Well, at least fans won’t be in the stands to see them struggle. Oh, wait…

Can the drivers cope with the physical demands of Mugello?

When rumours began to swirl that Mugello would be added to the 2020 calendar, Mark Webber got everyone excited when he said the following:

“Not one driver’s head is going to stay on around that track. If they race in Mugello their necks are going to snap in half with those cars around the back – it’s so, so quick.

“I think it will be brilliant. I tested there [in the past] and it’s very, very, very, very quick. So good – bring it on.”

Now, Mark is of course exaggerating – drivers won’t *actually* lose their heads, not literally at least – but his point still stands. Mugello is a high speed, high G-force track with flowing corners, elevation changes and a big old straight where cars will hit their top speed.
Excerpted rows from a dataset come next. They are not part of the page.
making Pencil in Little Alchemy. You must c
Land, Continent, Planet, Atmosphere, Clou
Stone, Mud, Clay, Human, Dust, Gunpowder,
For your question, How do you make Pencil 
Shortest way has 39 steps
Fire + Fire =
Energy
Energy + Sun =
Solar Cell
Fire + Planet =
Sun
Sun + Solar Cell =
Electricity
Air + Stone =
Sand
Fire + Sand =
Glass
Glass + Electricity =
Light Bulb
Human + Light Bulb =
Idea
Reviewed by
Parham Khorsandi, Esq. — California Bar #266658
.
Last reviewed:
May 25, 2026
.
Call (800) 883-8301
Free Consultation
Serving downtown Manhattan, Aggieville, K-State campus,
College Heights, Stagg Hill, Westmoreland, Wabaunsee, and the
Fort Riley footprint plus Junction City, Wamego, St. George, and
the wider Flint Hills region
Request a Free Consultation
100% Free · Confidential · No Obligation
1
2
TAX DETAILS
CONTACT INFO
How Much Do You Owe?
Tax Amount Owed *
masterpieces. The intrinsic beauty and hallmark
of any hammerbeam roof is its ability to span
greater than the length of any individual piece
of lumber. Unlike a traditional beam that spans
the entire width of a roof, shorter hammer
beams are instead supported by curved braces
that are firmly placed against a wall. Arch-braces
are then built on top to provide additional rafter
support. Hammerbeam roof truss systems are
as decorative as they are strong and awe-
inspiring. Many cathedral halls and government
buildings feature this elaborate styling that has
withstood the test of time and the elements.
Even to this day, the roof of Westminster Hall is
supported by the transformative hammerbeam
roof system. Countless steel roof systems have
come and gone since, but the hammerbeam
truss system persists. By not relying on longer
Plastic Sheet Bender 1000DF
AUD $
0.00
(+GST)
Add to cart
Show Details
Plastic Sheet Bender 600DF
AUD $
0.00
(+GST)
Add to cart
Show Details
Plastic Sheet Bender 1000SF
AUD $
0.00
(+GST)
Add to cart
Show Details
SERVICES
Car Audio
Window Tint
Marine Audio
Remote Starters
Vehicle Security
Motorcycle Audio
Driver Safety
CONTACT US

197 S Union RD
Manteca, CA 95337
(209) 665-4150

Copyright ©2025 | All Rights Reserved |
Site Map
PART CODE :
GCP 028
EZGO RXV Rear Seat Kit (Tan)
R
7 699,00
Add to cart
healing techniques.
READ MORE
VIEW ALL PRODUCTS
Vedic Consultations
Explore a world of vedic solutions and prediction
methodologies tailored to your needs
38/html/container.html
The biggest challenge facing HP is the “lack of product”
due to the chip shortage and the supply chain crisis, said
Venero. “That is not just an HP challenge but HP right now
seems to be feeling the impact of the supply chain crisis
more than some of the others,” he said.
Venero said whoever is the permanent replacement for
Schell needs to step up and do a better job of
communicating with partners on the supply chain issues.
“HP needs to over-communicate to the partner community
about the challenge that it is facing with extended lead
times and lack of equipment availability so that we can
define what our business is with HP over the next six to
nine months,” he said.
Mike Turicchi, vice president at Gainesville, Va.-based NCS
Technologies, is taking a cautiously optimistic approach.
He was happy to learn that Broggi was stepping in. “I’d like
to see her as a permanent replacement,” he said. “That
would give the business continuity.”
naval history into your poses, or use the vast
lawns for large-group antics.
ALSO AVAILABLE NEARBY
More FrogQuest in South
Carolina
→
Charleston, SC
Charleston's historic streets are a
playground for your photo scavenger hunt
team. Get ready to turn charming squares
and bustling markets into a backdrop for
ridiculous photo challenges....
Add in the fact that the weather is probably going to be around 30’C and sunny, and the weekend could be a serious test for the drivers. Sitting back and watching, we can’t wait.

Can Mugello stake a claim for a permanent place on the calendar?

On paper, Mugello looks like a great place to host a Formula 1 race. The track is fast and challenging, the surrounding area is beautiful and, with it being the home of Ferrari, the crowds there will be excellent when allowed back completely.

Given all of this, many would like to see it stay on the calendar going forward. If it can produce an exciting race, it may well do so.

The main concern is that it will be too difficult to overtake considering all the fast corners. Sure, there will be chances with DRS on the straight, but seeing cars pass like that isn’t the most exciting spectacle. If drivers can pull off moves elsewhere, expect to see them in plenty of “m’overtakes of the year’ articles come the end of the season.

Ultimately, with it being by no means certain that it will be possible to travel anywhere in the world next season, the sport is probably already considering asking Mugello back again, so the race doesn’t need to be as good as what we saw in Monza to stake a claim. I mean come on, it can’t be any worse than the French Grand Prix, can it?